= Thomas Denham =

American merchant

Thomas Denham was a Philadelphia merchant who plays an important role in The Autobiography of Benjamin Franklin, as a father figure, friend, and benefactor who helps the young Benjamin Franklin during and after his first trip to England in 1724–1726.
Upon their return to the Colonies in 1726, Denham employs Franklin as a clerk and bookkeeper in his newly opened shop (where the two also lived together), which was likely located at the current day address of 39 South Front Street, Philadelphia, Pennsylvania.

==Literary significance==
Besides Franklin himself, Denham is one of the most principled characters introduced in Franklin's autobiography. As such, Denham plays a part in an emotional loss for Franklin, as well as helping facilitate the moral and psychological growth of the protagonist from youth to young adulthood, seeking virtue and fortune in the world. Many elements of the biography are familiar to the bildungsroman, or coming-of-age story (a genre characterized by a number of formal, topical, and thematic features). In a Bildungsroman, the protagonist overcomes some emotional loss with difficulty, and gradually reaches maturity and respectability as they accept, and are accepted by, society. For example, Denham is esteemed for his loyalty, embodiment of Quaker sensibilities, and financial thrift. He is held in high regard to Franklin as an example of an honorable man that has also overcome "errata" in his past.
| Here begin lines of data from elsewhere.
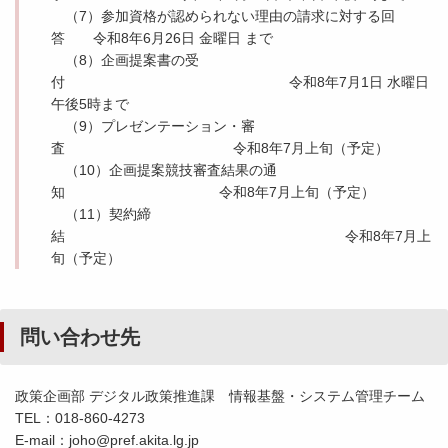
（7）参加資格が認められない理由の請求に対する回
答 令和8年6月26日 金曜日 まで
（8）企画提案書の受
付 令和8年7月1日 水曜日
午後5時まで
（9）プレゼンテーション・審
査 令和8年7月上旬（予定）
（10）企画提案競技審査結果の通
知 令和8年7月上旬（予定）
（11）契約締
結 令和8年7月上
旬（予定）
問い合わせ先
政策企画部 デジタル政策推進課 情報基盤・システム管理チーム
TEL：018-860-4273
E-mail：joho@pref.akita.lg.jp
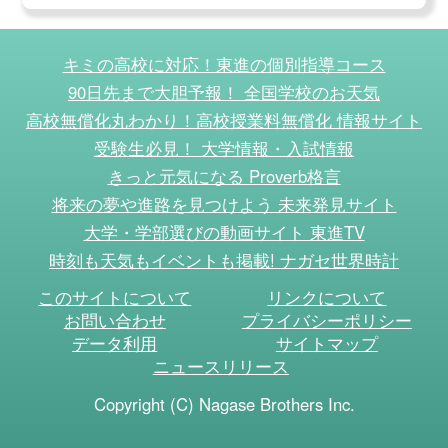
キミの高校に対応！東進の個別指導コース
90日先まで大胆予報！ 全国学校のお天気
高校無償化丸わかり！高校授業料無償化 情報サイト
受験生必見！ 大学情報・入試情報
きっと元気になる Proverb格言
将来の夢や進路を見つけよう 未来発見サイト
大学・学部選びの動画サイト 東進TV
時刻も天気もイベントも掲載! ナガセ世界時計
このサイトについて
リンクについて
お問い合わせ
プライバシーポリシー
データ利用
サイトマップ
ニュースリリース
Copyright (C) Nagase Brothers Inc.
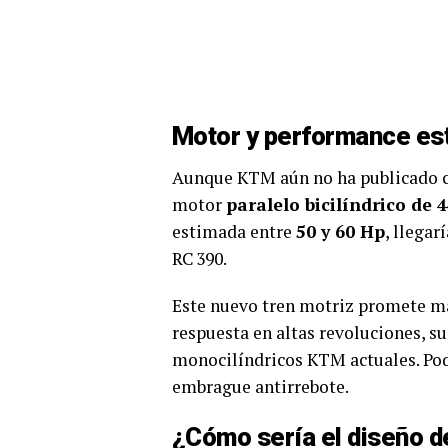
Motor y performance es
Aunque KTM aún no ha publicado cif
motor
paralelo bicilíndrico de 4
estimada entre
50 y 60 Hp
, llegar
RC 390.
Este nuevo tren motriz promete m
respuesta en altas revoluciones, su
monocilíndricos KTM actuales. Podr
embrague antirrebote.
¿Cómo sería el diseño 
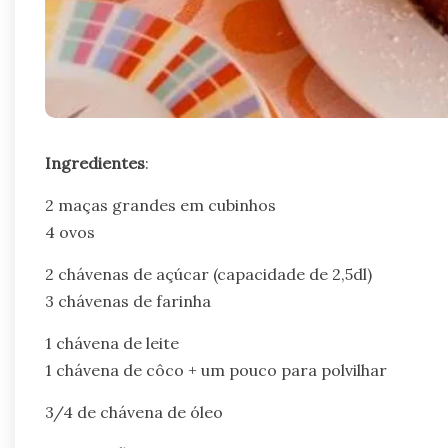
Ingredientes
:
2 maças grandes em cubinhos
4 ovos
2 chávenas de açúcar (capacidade de 2,5dl)
3 chávenas de farinha
1 chávena de leite
1 chávena de côco + um pouco para polvilhar
3/4 de chávena de óleo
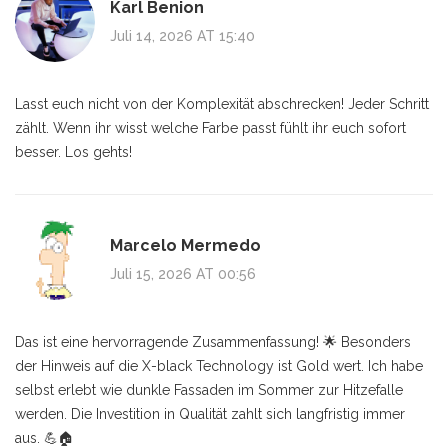
Karl Benion
Juli 14, 2026 AT 15:40
Lasst euch nicht von der Komplexität abschrecken! Jeder Schritt
zählt. Wenn ihr wisst welche Farbe passt fühlt ihr euch sofort
besser. Los gehts!
Marcelo Mermedo
Juli 15, 2026 AT 00:56
Das ist eine hervorragende Zusammenfassung! 🌟 Besonders
der Hinweis auf die X-black Technology ist Gold wert. Ich habe
selbst erlebt wie dunkle Fassaden im Sommer zur Hitzefalle
werden. Die Investition in Qualität zahlt sich langfristig immer
aus. 💪🏠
Franklin reveals that Denham was at one time a merchant in Bristol, England, but after failing in business there, and falling badly in debt, he migrated to America where he was able to make his fortune. Although his life in America may have meant that he had escaped his creditors, he returns to England and repays his creditors in an unusual manner that impresses Franklin:

There, by a close application to business as a merchant, he [Denham] acquired a plentiful fortune in a few years. Returning to England in the ship with me, he invited his old creditors to an entertainment, at which he thanked them for the easy composition they had favored him with, and, when they expected nothing but the treat, every man at the first remove found under his plate an order on a banker for the full amount of the unpaid remainder with interest.

During their time in England, Denham shows candor by telling Franklin rightly that Governor Keith had betrayed him and thus stranded him in England. Denham's initial kindness to Franklin is further cemented as permanent loyalty after Franklin helps him thwart a plot against one of his friends, Andrew Hamilton, the prominent Philadelphia lawyer. Denham encourages Franklin to find employment and save money so that they may return to America together. Upon returning to Philadelphia, Franklin works and lives with Denham until Denham's death in 1727, when Franklin again takes up his printing trade. Franklin describes the loss of Denham as follows:

Mr. Denham took a store in Water-street, where we opened our goods; I attended the business diligently, studied accounts, and grew, in a little time, expert at selling. We lodged and boarded together; he counseled me as a father, having sincere regard for me. I respected and loved him, and we might have gone on together very happy, but, in the beginning of February, 1726/7, when I had just pass'd my twenty-first year, we both were taken ill. My distemper was a pleurisy, which very nearly carried me off. I suffered a good deal, gave up the point in my own mind, and was rather disappointed when I found myself recovering, regretting, in some degree, that I must now, some time or other, have all that disagreeable work to do over again. I forget what his distemper was; it held him a long time, and at length carried him off. He left me a small legacy in a nuncupative will, as a token of his kindness for me, and he left me once more to the wide world; for the store was taken into the care of his executors, and my employment under him ended.